Audiences publiques de la CDVR : Ce qui s'est passé, hier. Des auditions fermées à la presse
C'est la salle ''Orchidées'' de cet espace qui a été aménagé pour recevoir les 6 personnes qui devaient être auditionnées hier, et le petit public qui les accompagnait. À la vérité, ces premières audiences n'étaient pas publiques. En effet, outre la forte présence d'éléments de la police et de la gendarmerie nationales et des forces de l'Opération des Nations unies en Côte d'Ivoire (Onuci) qui filtraient les entrées et les sorties, l'Ivoire Golf club n'a pas fait le plein de ses locaux. Déjà à l'entrée, toutes les personnes qui se présentaient, qu'elles soient journalistes, photo-reporters ou pas, devaient remplir un registre tenu par des éléments armés de la Gendarmerie nationale. Ensuite, leurs téléphones étaient confisqués avant de se voir remettre un badge sur lequel il est inscrit ''public''.

■ **CONSIGNES**:
• 1. Recopiez fidèlement le passage de l'article sur les audiences de la CDVR allant de « Audiences publiques de » à « est inscrit ''public''. ».
• 2. Indiquez par oui ou par non si chacune des affirmations suivantes concorde avec l'article sur les audiences de la CDVR, en citant à l'identique les mots du texte qui tranchent. (a) Le registre de l'entrée était tenu par des éléments de l'Onuci. (b) L'Ivoire Golf club a fait le plein de ses locaux. (c) Les téléphones des personnes qui se présentaient leur étaient confisqués.

(Coordonnées des articulations nommées)
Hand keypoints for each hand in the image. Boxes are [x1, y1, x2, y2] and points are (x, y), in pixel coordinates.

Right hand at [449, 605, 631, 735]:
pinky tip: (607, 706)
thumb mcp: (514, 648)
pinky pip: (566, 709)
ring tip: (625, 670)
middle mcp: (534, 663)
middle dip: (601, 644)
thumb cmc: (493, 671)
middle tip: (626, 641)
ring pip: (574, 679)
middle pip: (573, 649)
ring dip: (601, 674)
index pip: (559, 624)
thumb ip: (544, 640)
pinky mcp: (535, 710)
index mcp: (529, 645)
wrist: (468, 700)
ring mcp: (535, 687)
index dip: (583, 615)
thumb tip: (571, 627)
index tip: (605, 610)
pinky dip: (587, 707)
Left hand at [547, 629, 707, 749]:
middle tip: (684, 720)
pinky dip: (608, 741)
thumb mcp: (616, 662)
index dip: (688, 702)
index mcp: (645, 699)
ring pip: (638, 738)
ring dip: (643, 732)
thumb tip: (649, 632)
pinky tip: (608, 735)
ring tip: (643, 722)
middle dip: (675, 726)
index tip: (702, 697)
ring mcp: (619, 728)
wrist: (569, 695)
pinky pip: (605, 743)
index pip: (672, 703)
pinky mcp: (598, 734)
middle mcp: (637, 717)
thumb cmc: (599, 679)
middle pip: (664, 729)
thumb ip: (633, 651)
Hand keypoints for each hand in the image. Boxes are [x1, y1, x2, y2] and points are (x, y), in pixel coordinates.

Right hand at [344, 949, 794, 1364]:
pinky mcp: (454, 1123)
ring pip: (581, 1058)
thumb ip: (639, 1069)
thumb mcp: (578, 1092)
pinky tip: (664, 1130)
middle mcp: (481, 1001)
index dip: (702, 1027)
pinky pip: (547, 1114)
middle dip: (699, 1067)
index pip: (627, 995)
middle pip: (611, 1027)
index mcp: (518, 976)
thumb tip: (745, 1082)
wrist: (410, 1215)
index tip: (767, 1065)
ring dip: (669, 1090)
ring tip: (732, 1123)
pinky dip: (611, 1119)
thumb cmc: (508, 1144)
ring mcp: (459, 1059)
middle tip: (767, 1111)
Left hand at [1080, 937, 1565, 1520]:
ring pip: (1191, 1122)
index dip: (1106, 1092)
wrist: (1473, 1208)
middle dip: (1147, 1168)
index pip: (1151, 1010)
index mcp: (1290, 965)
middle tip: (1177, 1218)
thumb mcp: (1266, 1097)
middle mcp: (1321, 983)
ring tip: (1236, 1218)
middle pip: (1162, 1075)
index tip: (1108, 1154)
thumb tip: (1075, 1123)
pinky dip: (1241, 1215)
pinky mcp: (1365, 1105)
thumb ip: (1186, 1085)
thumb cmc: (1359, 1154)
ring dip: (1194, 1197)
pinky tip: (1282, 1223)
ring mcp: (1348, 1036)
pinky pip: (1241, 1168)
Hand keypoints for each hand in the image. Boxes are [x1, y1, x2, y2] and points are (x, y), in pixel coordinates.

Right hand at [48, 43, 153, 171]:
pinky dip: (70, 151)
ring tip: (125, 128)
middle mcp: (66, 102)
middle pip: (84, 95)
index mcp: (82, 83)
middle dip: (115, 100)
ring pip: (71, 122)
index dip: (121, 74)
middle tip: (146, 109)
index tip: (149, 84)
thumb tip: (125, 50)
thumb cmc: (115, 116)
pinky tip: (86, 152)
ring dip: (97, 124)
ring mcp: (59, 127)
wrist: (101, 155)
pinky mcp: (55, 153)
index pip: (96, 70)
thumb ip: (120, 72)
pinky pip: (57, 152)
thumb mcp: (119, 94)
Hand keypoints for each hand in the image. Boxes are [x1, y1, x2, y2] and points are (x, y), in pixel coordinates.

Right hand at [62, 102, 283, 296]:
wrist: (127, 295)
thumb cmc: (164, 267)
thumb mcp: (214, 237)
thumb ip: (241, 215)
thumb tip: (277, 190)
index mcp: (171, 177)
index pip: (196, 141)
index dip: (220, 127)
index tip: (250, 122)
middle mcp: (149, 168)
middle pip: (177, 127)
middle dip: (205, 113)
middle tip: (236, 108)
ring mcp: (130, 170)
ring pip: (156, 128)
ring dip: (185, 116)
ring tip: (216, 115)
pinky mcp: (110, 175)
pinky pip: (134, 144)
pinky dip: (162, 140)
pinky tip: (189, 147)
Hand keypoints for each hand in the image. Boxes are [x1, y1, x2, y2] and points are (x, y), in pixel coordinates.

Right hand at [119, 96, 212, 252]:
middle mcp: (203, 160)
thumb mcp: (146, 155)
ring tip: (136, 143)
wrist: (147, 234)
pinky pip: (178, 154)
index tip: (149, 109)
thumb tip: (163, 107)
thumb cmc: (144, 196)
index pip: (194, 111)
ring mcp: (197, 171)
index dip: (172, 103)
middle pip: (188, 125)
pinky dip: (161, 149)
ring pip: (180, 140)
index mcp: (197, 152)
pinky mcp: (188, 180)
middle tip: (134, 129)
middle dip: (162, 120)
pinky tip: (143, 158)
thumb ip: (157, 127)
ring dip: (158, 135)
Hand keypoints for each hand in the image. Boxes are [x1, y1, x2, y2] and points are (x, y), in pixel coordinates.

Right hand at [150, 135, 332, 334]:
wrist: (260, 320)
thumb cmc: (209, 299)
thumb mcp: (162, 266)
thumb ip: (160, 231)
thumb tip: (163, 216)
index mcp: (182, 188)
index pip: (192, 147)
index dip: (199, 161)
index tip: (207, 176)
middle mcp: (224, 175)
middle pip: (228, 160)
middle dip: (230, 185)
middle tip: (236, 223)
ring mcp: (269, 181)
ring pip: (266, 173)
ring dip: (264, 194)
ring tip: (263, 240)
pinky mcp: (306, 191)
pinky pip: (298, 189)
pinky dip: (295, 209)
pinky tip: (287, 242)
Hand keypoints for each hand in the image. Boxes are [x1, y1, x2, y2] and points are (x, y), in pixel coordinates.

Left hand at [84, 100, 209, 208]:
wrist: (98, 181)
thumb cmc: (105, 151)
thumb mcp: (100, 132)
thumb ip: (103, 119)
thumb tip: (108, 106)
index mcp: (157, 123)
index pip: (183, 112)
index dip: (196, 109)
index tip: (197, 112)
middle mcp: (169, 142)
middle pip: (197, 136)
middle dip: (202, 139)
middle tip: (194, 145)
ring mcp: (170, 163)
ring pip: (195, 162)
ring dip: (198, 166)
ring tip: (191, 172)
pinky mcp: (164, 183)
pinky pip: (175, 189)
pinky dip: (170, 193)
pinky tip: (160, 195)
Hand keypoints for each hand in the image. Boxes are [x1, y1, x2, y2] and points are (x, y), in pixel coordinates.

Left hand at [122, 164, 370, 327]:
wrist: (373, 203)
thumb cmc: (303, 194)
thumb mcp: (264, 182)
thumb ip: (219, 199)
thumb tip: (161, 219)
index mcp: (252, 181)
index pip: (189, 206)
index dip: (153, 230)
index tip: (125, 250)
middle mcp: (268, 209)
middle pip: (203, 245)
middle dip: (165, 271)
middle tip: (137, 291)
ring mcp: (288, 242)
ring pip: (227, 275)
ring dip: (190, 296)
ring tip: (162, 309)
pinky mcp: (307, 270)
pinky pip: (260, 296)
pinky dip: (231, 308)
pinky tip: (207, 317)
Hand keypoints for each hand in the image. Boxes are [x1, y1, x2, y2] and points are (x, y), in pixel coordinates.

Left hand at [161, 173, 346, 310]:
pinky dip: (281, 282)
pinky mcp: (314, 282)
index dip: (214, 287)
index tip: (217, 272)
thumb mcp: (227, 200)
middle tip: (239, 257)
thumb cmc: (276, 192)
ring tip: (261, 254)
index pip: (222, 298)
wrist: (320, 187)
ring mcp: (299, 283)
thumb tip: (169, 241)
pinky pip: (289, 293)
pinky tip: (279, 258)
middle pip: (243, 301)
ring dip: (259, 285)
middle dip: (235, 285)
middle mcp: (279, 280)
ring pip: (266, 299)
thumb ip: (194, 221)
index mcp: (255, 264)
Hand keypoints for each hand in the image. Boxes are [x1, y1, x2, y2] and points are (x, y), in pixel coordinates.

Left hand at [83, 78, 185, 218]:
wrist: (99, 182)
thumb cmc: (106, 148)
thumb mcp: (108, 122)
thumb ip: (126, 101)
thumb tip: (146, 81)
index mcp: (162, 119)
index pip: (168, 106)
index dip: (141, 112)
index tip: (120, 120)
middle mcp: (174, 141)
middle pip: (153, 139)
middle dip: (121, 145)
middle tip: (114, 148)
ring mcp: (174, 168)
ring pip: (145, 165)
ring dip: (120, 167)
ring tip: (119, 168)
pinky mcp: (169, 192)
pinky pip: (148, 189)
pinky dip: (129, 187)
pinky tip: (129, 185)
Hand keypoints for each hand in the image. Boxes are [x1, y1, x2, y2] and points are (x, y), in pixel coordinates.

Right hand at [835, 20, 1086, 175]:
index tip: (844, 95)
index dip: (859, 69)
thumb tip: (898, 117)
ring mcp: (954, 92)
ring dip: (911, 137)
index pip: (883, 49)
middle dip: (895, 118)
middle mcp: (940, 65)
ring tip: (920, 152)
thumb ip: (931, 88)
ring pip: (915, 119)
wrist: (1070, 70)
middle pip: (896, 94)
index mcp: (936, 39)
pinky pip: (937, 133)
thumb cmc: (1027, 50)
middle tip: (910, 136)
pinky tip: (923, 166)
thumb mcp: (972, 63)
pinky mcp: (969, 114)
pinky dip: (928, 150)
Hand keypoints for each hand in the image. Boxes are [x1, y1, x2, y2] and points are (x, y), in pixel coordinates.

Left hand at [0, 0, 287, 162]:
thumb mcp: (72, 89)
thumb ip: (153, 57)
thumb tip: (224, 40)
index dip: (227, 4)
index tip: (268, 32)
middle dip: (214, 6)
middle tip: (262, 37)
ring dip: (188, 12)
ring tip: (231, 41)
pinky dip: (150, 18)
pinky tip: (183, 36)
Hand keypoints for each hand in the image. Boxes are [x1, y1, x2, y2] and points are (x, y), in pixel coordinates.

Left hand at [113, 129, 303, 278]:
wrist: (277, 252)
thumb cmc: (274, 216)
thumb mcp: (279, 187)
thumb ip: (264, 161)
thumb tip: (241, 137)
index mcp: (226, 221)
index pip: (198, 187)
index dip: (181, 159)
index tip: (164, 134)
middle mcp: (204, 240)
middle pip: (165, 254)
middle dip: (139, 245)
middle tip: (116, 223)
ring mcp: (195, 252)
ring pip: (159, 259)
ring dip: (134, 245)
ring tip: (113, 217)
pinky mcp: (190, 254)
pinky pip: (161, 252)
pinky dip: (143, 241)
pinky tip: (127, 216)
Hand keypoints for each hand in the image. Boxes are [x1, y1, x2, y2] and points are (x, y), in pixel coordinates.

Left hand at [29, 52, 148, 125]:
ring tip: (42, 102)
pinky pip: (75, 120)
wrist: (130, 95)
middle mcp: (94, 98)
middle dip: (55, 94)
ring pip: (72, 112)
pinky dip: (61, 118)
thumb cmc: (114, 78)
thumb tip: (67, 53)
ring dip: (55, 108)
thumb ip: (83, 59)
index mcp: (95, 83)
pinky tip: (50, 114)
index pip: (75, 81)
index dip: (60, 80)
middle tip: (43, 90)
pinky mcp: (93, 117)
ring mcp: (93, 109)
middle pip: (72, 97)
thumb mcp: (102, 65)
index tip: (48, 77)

■ **CORRIGÉ**:
• 1.
Audiences publiques de la CDVR : Ce qui s'est passé, hier. Des auditions fermées à la presse
C'est la salle ''Orchidées'' de cet espace qui a été aménagé pour recevoir les 6 personnes qui devaient être auditionnées hier, et le petit public qui les accompagnait. À la vérité, ces premières audiences n'étaient pas publiques. En effet, outre la forte présence d'éléments de la police et de la gendarmerie nationales et des forces de l'Opération des Nations unies en Côte d'Ivoire (Onuci) qui filtraient les entrées et les sorties, l'Ivoire Golf club n'a pas fait le plein de ses locaux. Déjà à l'entrée, toutes les personnes qui se présentaient, qu'elles soient journalistes, photo-reporters ou pas, devaient remplir un registre tenu par des éléments armés de la Gendarmerie nationale. Ensuite, leurs téléphones étaient confisqués avant de se voir remettre un badge sur lequel il est inscrit ''public''.

• 2.
(a) Non : « devaient remplir un registre tenu par des éléments armés de la Gendarmerie nationale ».
(b) Non : « l'Ivoire Golf club n'a pas fait le plein de ses locaux ».
(c) Oui : « leurs téléphones étaient confisqués ».